Whitecliff furnace restoration begins near Coleford

Whitecliff Furnace
Image caption Whitecliff Furnace played an important role in the development of iron and steel making in the UK

A project aimed at saving the historically important Whitecliffe furnace near Coleford is under way.

The site, currently classed as high risk by English Heritage, dates back to 1795 and is the only coke-fuelled blast furnace left in the Forest of Dean.

It is said to have played a major part in the development of the UK's iron and steel industry.

The £65,000 refurbishment is being funded by the Heritage Lottery Fund and Forest of Dean Local Action.

Climbing specialists

"We've got the scaffold going up now but we've been waiting for about 30 years," said project manager Kate Biggs from the organisation Overlooking The Wye, which helps to renovate and promote local attractions.

Climbing specialists are also involved in the restoration.

"They literally dangle down into the interior of the flue," Ms Biggs added.

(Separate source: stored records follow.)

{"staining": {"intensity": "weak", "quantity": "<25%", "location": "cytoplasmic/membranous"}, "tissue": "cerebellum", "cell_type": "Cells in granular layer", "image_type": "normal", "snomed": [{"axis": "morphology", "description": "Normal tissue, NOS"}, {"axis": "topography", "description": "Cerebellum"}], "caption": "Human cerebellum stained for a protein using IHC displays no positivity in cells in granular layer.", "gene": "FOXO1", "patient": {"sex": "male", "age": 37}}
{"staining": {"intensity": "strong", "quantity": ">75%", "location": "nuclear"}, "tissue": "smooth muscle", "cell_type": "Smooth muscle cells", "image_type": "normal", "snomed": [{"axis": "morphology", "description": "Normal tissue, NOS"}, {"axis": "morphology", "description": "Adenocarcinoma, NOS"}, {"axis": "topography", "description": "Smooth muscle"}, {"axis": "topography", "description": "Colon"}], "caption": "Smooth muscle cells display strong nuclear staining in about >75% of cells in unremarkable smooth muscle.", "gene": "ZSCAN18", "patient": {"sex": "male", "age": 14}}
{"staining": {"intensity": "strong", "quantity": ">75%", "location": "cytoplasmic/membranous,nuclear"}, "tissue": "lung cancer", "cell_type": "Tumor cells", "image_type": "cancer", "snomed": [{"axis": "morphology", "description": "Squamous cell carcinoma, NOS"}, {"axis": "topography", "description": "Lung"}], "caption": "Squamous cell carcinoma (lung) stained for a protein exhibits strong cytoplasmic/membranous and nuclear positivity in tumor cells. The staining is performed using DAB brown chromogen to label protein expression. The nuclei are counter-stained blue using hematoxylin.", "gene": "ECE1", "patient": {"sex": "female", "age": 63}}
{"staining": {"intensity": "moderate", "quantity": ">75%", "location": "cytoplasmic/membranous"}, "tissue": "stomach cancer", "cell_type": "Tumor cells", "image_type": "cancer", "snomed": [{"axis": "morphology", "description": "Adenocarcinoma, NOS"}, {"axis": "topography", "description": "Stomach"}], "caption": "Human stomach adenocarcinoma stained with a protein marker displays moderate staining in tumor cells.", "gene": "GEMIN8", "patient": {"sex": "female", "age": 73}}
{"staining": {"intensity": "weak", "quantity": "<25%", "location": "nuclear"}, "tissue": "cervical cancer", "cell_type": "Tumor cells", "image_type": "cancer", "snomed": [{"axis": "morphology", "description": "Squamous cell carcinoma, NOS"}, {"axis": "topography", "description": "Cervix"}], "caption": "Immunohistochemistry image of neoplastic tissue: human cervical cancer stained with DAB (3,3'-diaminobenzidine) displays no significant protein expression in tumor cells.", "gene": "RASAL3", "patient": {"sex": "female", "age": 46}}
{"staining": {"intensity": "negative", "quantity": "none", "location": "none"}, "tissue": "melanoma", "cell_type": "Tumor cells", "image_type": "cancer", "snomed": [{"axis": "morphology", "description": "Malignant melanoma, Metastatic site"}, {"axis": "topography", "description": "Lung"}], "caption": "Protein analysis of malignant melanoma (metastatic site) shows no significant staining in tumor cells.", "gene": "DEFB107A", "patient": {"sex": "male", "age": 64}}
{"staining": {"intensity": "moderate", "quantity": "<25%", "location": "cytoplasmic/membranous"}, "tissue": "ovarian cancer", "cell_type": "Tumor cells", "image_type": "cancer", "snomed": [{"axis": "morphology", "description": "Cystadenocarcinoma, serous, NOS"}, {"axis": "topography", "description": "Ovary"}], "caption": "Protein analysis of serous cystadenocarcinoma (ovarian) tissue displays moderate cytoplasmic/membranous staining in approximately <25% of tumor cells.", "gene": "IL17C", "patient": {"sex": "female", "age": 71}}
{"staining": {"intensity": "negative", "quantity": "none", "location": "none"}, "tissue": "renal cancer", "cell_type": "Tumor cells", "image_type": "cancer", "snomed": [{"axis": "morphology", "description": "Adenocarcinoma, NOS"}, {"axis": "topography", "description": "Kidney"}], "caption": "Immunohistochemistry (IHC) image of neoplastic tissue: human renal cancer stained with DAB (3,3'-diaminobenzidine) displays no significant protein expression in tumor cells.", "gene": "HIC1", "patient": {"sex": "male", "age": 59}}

"They'll be using a big core drill which will gradually grind it's way through the masonry of the interior flue, along about 2m depth, in order for them to put in a steel bar."

Historically important

Whitecliff Ironworks attracted the metallurgist David Mushet to settle in Coleford to experiment with the processes of producing iron and steel.

Mushet moved to Coleford to take up full-time management of the ironworks in February 1810.

His son Robert Mushet helped to develop the steel-making process.

Ms Biggs said the site was only partly successful, and it was thought that the furnace never really performed to expectation.

The company went bankrupt, preserving the furnace in its current form as a result.